A child who doesn't know how to wait may become aggressive, defiant, and may eventually have a meltdown. Most people just see the behavior as the problem and try things such as blocking the aggression, telling the child to stop pushing, or putting the child in Time Out for throwing chairs. The problem with that approach is that in all of these situations the behavior was the by-product of a skill deficit. These children did not know how to wait. When put in situations where they didn't get a desired item or activity "right now" they engaged in problem behaviors. In order to effectively terminate these problem behaviors you have to target the skill deficit, not just the outcome behavior.
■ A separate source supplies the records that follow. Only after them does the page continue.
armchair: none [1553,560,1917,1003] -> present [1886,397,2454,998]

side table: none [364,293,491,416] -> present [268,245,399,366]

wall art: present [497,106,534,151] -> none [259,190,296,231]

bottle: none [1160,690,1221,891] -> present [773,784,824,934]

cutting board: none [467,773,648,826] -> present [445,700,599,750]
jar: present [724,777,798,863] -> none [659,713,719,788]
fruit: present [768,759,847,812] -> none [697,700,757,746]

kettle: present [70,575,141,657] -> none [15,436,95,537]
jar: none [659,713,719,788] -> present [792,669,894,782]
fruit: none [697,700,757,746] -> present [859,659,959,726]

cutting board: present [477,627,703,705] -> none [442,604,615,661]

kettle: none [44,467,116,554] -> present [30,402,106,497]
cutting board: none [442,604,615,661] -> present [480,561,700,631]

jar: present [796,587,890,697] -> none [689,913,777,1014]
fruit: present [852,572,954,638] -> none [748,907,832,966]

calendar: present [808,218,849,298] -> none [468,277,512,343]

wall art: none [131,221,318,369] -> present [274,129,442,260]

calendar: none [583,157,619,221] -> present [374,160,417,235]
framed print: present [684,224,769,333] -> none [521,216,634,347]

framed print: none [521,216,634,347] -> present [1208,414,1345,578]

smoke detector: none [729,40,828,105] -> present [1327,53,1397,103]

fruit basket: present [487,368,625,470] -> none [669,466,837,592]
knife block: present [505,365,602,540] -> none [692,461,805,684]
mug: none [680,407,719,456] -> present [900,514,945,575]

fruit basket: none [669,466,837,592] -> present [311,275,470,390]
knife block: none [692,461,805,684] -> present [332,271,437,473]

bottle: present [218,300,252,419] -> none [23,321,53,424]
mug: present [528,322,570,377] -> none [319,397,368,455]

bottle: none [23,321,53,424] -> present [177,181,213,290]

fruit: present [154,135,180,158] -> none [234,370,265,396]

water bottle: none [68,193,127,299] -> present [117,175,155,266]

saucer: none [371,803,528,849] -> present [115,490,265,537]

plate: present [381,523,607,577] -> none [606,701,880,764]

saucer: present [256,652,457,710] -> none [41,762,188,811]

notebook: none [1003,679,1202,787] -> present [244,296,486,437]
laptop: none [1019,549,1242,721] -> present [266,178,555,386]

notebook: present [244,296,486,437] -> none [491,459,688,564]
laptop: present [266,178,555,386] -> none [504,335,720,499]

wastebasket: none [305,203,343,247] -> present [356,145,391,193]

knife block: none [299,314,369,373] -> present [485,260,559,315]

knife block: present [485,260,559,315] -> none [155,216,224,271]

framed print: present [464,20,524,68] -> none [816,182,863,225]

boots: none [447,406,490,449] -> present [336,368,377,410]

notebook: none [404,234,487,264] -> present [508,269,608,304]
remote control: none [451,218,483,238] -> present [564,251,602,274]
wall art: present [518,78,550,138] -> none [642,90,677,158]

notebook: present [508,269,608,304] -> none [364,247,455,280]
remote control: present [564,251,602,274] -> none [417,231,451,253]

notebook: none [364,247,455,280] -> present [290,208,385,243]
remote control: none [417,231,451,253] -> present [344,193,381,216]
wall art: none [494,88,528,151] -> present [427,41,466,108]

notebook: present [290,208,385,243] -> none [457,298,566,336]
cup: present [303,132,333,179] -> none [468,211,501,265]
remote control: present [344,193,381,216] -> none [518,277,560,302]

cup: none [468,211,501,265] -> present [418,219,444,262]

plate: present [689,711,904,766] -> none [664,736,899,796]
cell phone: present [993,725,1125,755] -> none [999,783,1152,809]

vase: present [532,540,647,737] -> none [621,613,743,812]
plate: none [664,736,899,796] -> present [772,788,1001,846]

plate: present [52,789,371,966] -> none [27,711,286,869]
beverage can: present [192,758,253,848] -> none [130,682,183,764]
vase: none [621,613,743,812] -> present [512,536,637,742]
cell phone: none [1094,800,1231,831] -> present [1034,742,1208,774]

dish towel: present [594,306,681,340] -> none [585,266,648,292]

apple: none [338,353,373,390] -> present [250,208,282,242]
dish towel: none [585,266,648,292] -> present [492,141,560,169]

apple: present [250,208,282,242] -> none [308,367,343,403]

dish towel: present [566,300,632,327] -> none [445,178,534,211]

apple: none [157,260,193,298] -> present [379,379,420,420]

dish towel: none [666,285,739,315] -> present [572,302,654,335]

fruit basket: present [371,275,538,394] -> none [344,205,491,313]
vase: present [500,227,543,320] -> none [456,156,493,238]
Teaching a Child to Wait: ABA Approach-
For a Waiting program you will need activities or objects the child enjoys. You will also need a timer. Before beginning to teach the skill you need to determine the child s current ability to wait appropriately. Appropriate just means the child doesn't try to reach for or grab at the item they are waiting for, and if the child is verbal they don't whine or plead for the item. If its an activity, the child doesn't try to run past you to access the item. If you determine the child can wait about 20 seconds before they grab at the item, set your first target at 10 seconds. You always want to start a little below what the child can currently do to ensure they contact reinforcement. Slowly build up the amount of time using small increments. Select a simple SD. Typically "Wait" is the SD used. Allow the child to access the preferred item for a few seconds. For example, give them a highly preferred doll to play with for a few seconds. Then take the doll away, say "Wait" and set your timer. Place the doll where the child can clearly see it but slightly out of their reach. Once the timer goes off praise the child for waiting and give them the doll back. If the child does not wait appropriately use prompting to get compliance and ignore any inappropriate behaviors, such as crying. Do not provide praise or reinforcement if the child didn't wait appropriately.
Lastly, be careful about allowing the child to almost touch the item. Many kids like to play the "I'm almost touching it, but not quite" game. If you reinforce or allow the child to put their hand above or close to the item before they are done waiting then over time that behavior will get engrained and will be hard to get rid of. The child should wait to access the item with Quiet Hands.
Visuals can also be a great way to help teach waiting. For children who don't understand the passage of time using a visual makes time much more tangible and real. What kind of visual you use will depend on the age and cognitive ability of the child. You could use a stoplight sign where red means "wait", yellow means "almost", and green means the child can access the item. For an older child try number cards. Flip through the cards starting at number 10 working down to 0. Once you get to 0 give the child your full attention and praise them for good waiting. This gives the child a much more concrete understanding of time rather than you saying "Hold on" over and over. When using visuals always pair language with the visual so you can eventually just use language and fade out the visual.